* _WRITTEN TASKS_
1. For each statement, state yes or no according to whether it agrees with the forum excerpt, and quote the words of the excerpt that decide it.
(a) The covers of the government reports were done by very experienced graphics artists.
(b) The excerpt advises buying the 24" dot matrix printer new from a store.
(c) WordPerfect's kerning results can be judged before a full-sized print is made.
2. Recast the paragraph of the forum excerpt that begins "I would suggest that you get" as a short bulleted list that keeps its main facts.

Quark and Photoshop are very useful tools. I've always been involved in publishing government reports. The covers were done by very experienced graphics artists and the guts were done by a 24hr crew that kept going until the job was done. It was remarkable how simple typesetting was but how incredibly difficult the graphics arts were.

In your example, your biggest headache is going to be upsizing. You can't take a 15 point font and blow it up to 6" type. Everything changes, the weights, the spacing etc.

I would suggest that you get a 24" dot matrix printer (garage sales is best. You may have to go through a few to find one that actually works properly) that your program will support. WordPerfect will adjust inter-character spacing using "kerning" but you won't be able to tell the results until you do a full sized print.

Take a look at the logo below. It took hours of staring at that just to figure out that the letter "C" was slightly too heavy. I haven't taken a close look at the sign but if you give it to a graphics artist, I'm sure he'll have some comments.



> One important consideration is the ability of any program to produce PDF output files. Because I have only standard size printers, I need to send my larger projects to Kinkos for printing.

* _SUPPLIED MATERIAL_
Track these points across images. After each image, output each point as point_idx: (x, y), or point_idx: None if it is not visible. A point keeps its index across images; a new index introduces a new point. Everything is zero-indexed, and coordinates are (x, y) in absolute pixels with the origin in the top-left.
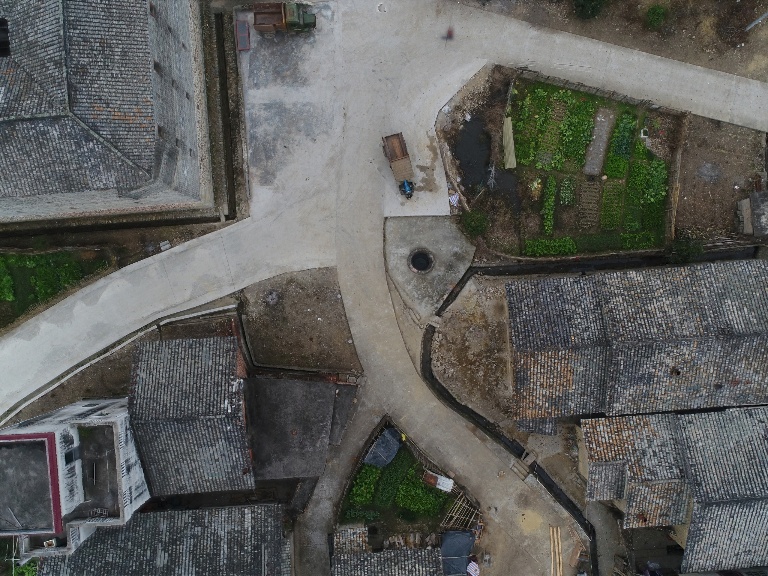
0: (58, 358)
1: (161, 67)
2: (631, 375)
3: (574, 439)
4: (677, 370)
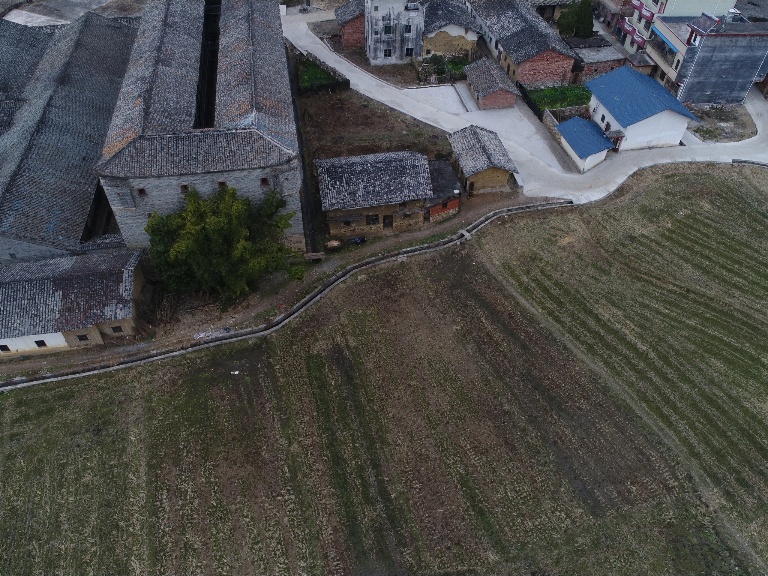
0: None
1: None
2: None
3: None
4: None
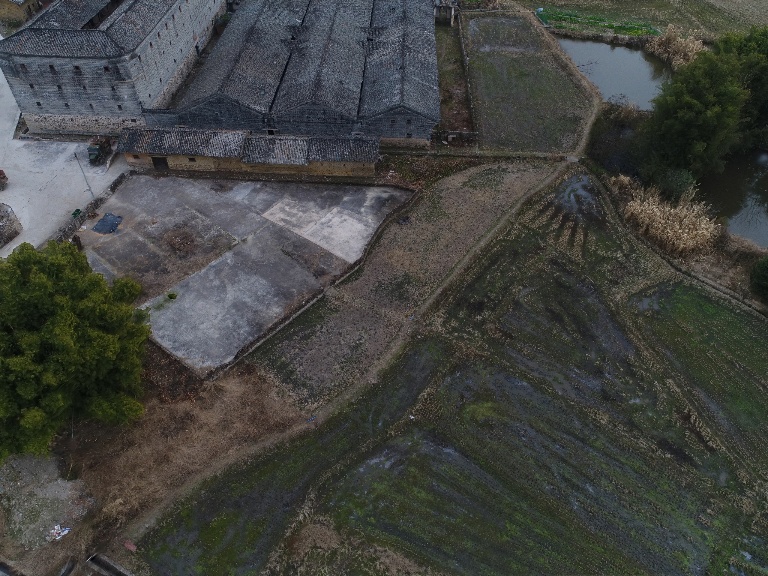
0: None
1: (57, 74)
2: None
3: None
4: None
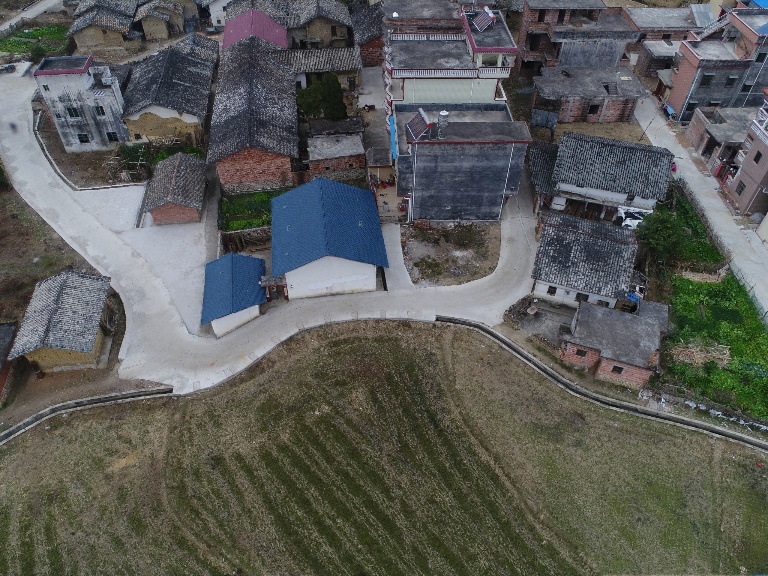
0: (36, 159)
1: None
2: (114, 6)
3: (152, 39)
4: None
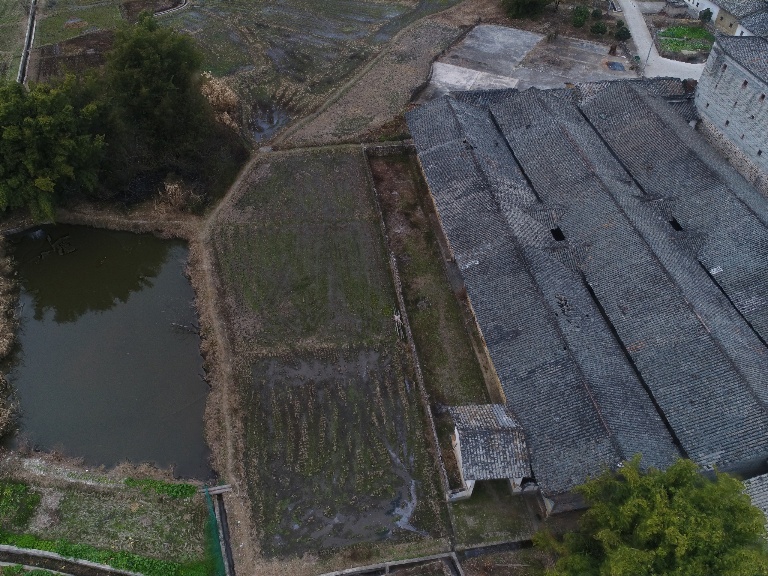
0: None
1: None
2: None
3: None
4: (762, 0)
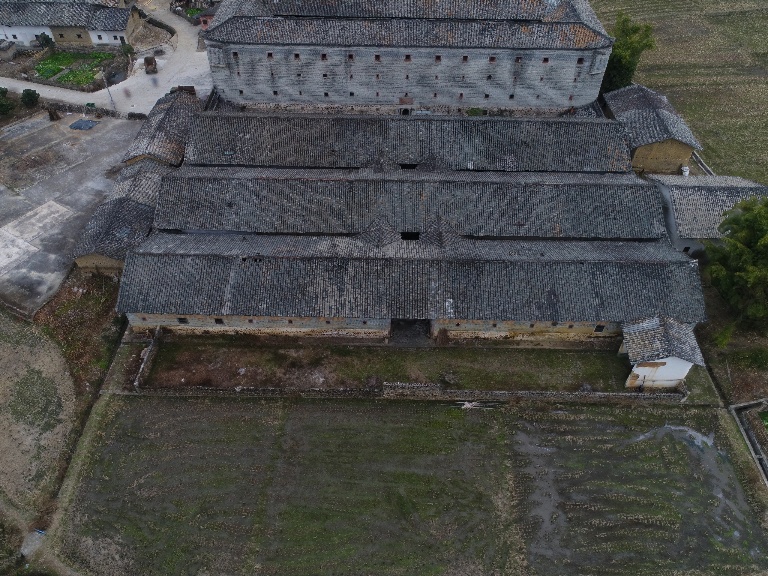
0: None
1: None
2: None
3: None
4: None
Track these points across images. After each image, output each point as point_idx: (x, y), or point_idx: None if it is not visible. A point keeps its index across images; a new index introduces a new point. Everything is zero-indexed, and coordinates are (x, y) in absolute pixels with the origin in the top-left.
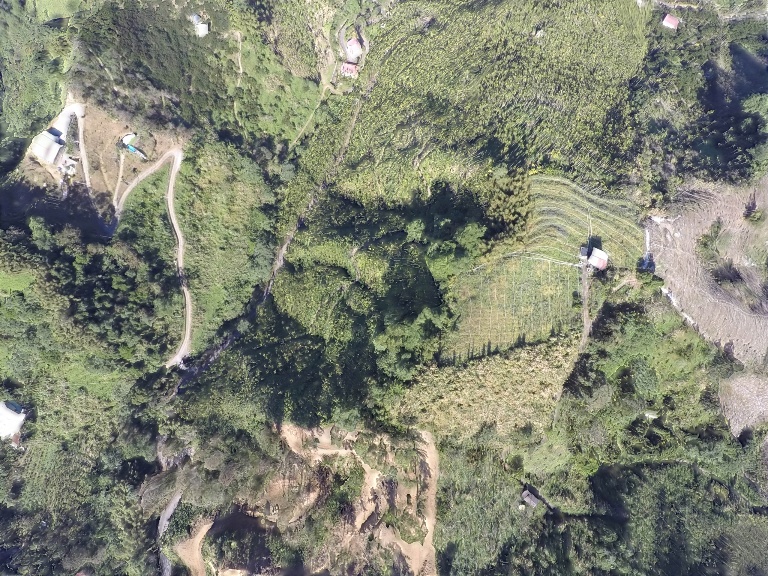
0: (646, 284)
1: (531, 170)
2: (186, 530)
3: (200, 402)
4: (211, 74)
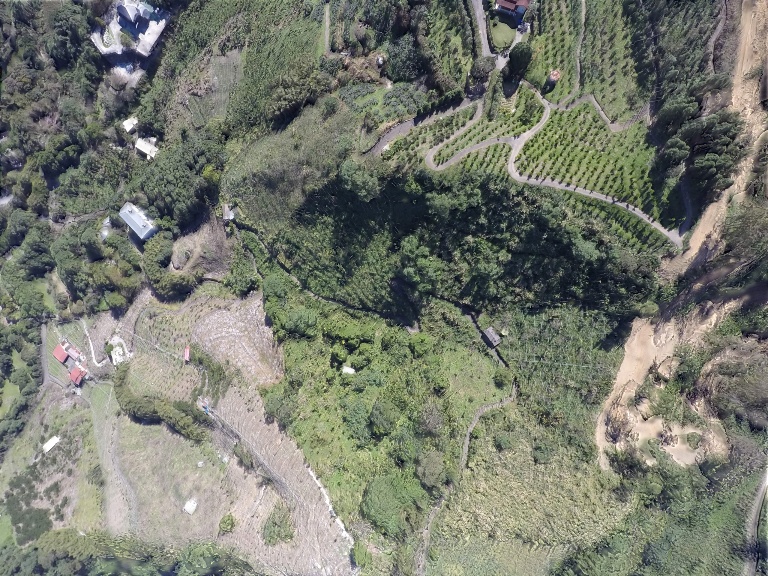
0: None
1: None
2: None
3: None
4: None
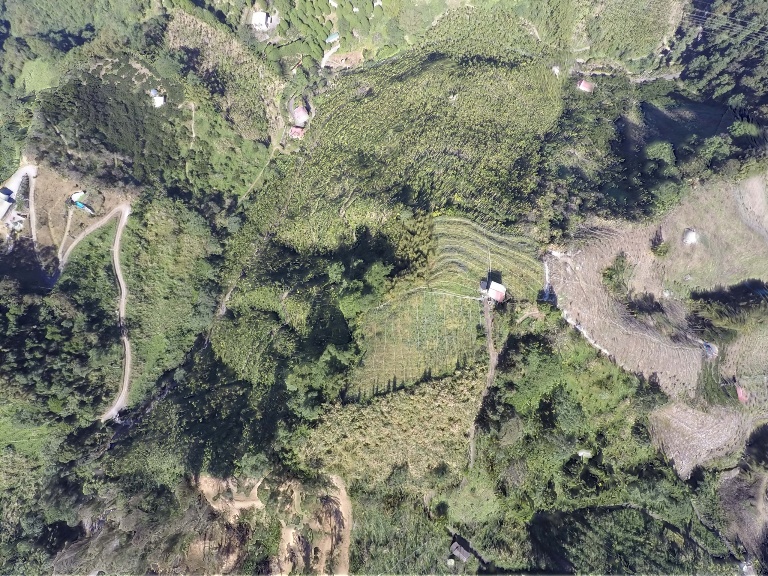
0: (547, 315)
1: (435, 212)
2: None
3: (126, 456)
4: (165, 138)
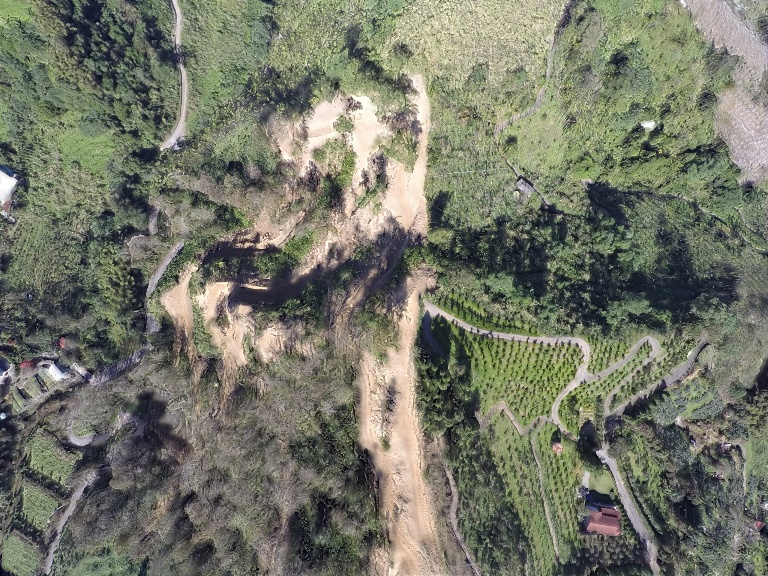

* _TASK SOLUTIONS_
1.
(a) Yes: "The covers were done by very experienced graphics artists"
(b) No: "garage sales is best"
(c) No: "you won't be able to tell the results until you do a full sized print"

2.
- Get a 24" dot matrix printer that your program supports.
- Garage sales are the best source, though you may have to try several before finding one that works properly.
- WordPerfect adjusts inter-character spacing through kerning.
- The results cannot be judged until a full-sized print is made.